The most common subject on Twitter seems to be how the other candidate is a liar. The word gets thrown around a lot and most of the time it is simply inaccurate, not true, a bit of a fib, or one might even say a lie. Has lying become the norm?
It has made me weary. All the untruths have got me thinking about sharing social media. People who blog tend to be blog readers, too. There are certainly a lot of people who don’t read blogs at all, so the subset of the population that does, are important. We are all trying to convince them to come on over and see what all the fuss is about.
Actually, were just hoping there will be a little bit of fuss on our site. Getting readers and comments is all the payment many bloggers ever get. For most, it is enough. It isn’t easy, though.
To be noticed one needs to be out there and one way to do that is to hang out on other blogs. Mila Araugo (@Milaspage) was interviewed for a blog post on Geoff Livingston’s site that talked about comments. Ms. Araugo takes each comment she writes seriously. Not all who comment, do
You see, the comment gets your name out there, and for the people who only pretend to care about others, they just want to get it done and move on. Their comments are lies, not in their message, which is usually “great post, you made me think” …(about how much I’d like you to visit my blog and tell all your friends, and tweet about it, and put links on your site to mine, and make me a star…oh, I think Jennifer Garner should play me in the movie…I’m awesome), but lies in that they really didn’t read or care about the message the blogger put together. In short, they want a trophy just for showing up.
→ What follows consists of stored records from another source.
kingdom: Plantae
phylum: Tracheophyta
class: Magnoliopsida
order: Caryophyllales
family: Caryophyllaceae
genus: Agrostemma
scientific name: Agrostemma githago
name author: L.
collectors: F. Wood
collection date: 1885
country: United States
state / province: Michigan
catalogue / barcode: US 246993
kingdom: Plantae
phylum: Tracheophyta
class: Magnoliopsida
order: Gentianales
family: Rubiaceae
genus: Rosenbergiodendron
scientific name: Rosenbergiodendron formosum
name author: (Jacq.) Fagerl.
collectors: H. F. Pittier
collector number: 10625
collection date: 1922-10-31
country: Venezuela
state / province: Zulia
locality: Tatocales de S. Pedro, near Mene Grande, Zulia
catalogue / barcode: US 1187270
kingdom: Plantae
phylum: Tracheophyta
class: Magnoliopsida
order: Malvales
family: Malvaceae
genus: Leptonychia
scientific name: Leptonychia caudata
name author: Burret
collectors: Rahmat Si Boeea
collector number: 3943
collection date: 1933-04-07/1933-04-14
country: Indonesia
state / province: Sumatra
These same people, we’ll call them the Mugalugs, because they just want their faces seen and because I wanted to make up a word. (Note: Mugalug is a registered (or not) trademark of ExtremelyAverage.com…shirts are available in the lobby) I digress…where was I?
Oh yes, these Mugalugs have another annoying habit, disguised as being helpful. They are mass promoters. They tweet without reading, they share without caring what they are sharing. It doesn’t sound like such a bad thing, and I have to admit that someone promoting another person’s blog is generally nice, but they take it to a level of near spamming. It seems like lying, to recommend a blog post without reading it. Someone who does this regularly is likely ignored by their followers, so it isn’t even helpful.
I have just joined Triberr and I read every post my tribe puts up. Most of them are pretty interesting. If I like it, then I leave a comment, one that will advance the conversation or add to the theme of the post, and then I share it. My tribemates are good writers, so there aren’t many I don’t enjoy, but if I did find one, I would simply move on.
Since my renewed interest in building my blog, I’ve made a daily goal of reading ten blogs.
Dan Cristo explained why Triberr has decided to limit the number of posts to be shared (the queue) to 100. They’ve done it because of the volume being greater than their capacity to handle it. A smart business move, to be sure. Apparently, there are some heavy users who approve hundreds of posts to be shared via Twitter, Facebook and Linkedin. Reading 10 in a day is difficult, two hundred, to me, seems like a person who is trying to game the system. At the very least, they are not being social, they are being automatons (read Mugalugs).
If you blog, read a blog, and if you like it, share. There aren’t any shortcuts, well there are, and if you choose to try them, I’ll shake my head in disgust and put on my “very disappointed look”…I might even spread a rumor that you like the Twilight Series. I’m very serious about this issue!
Just be yourself. Do your best and try to be social.